» Exercise aim: What lines of the data include the string "pixels"? Copy them all.

Records drawn from a dataset
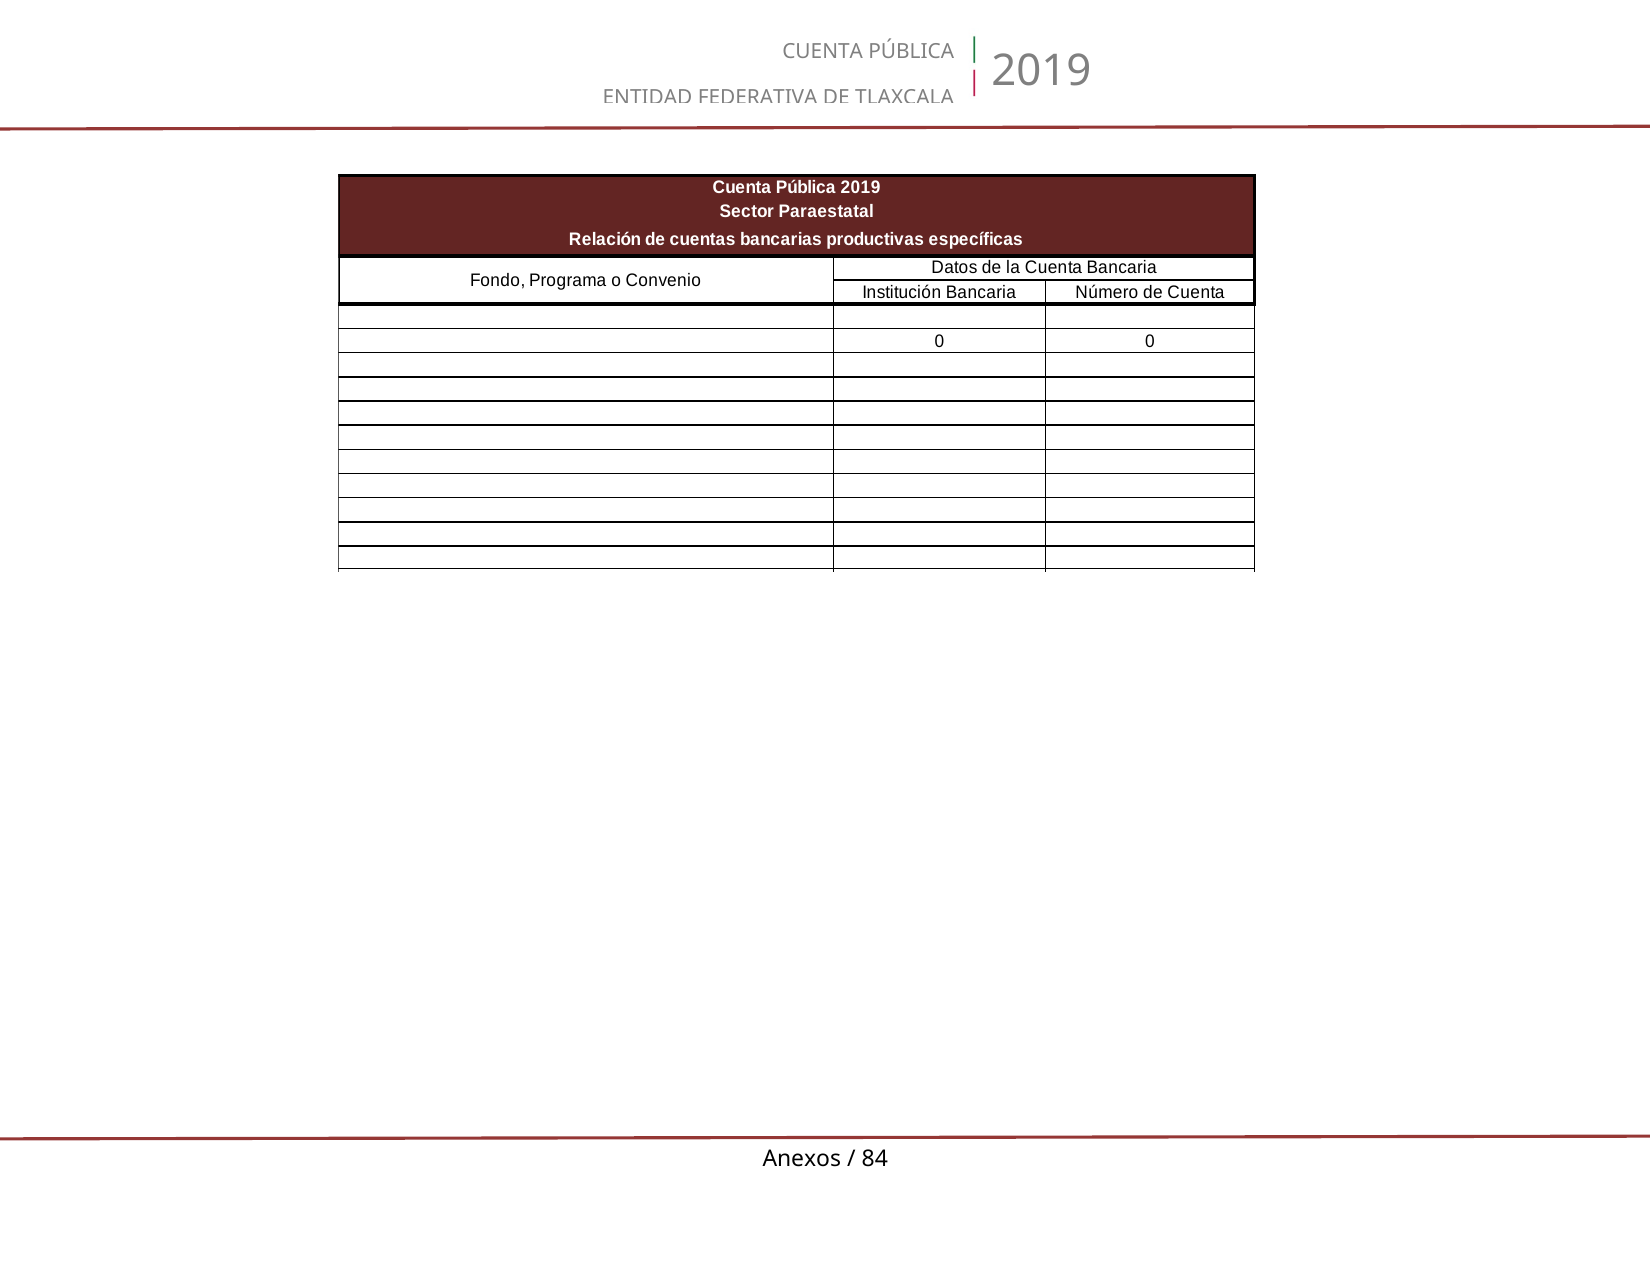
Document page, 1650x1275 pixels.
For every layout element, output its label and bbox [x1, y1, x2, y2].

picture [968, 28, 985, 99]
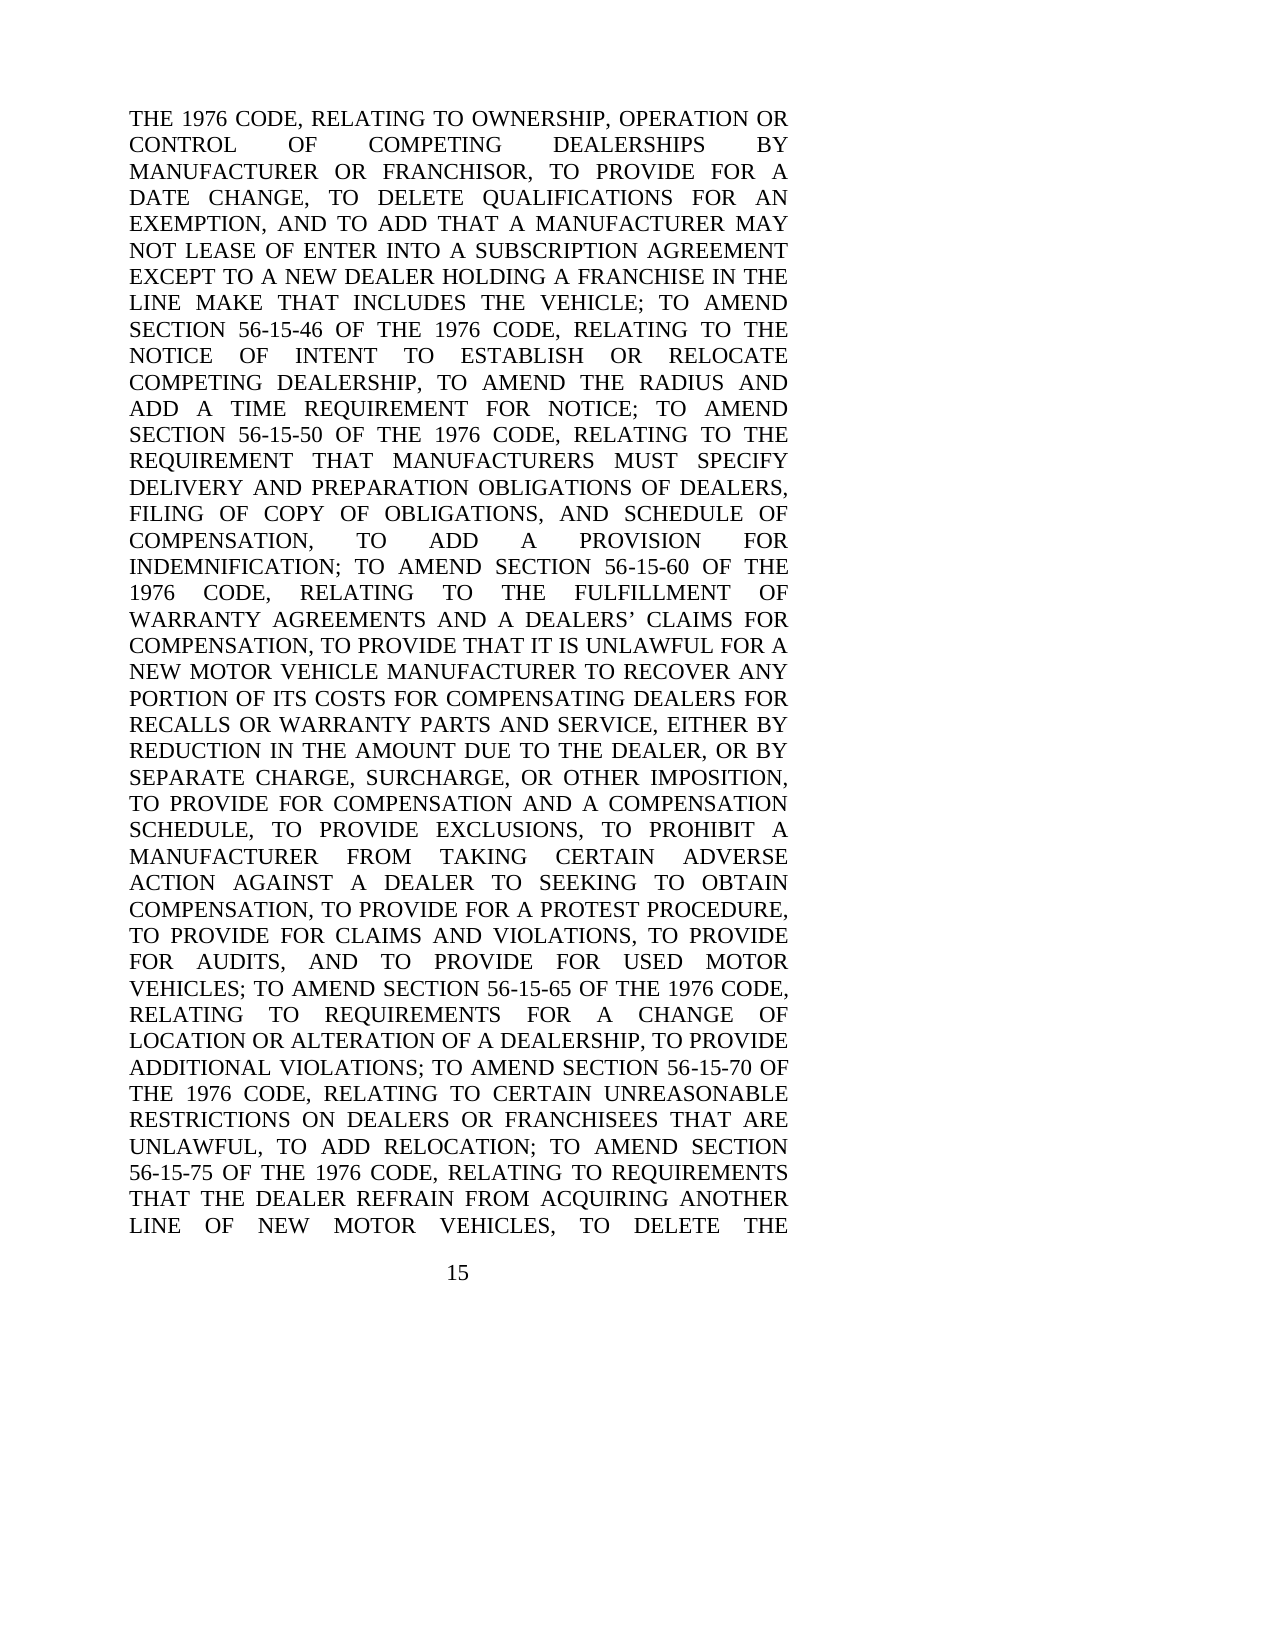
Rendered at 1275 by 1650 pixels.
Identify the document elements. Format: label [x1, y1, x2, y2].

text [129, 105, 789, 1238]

» Solution for this problem:
Document page, 1650x1275 pixels.
Rendered at 1275 by 1650 pixels.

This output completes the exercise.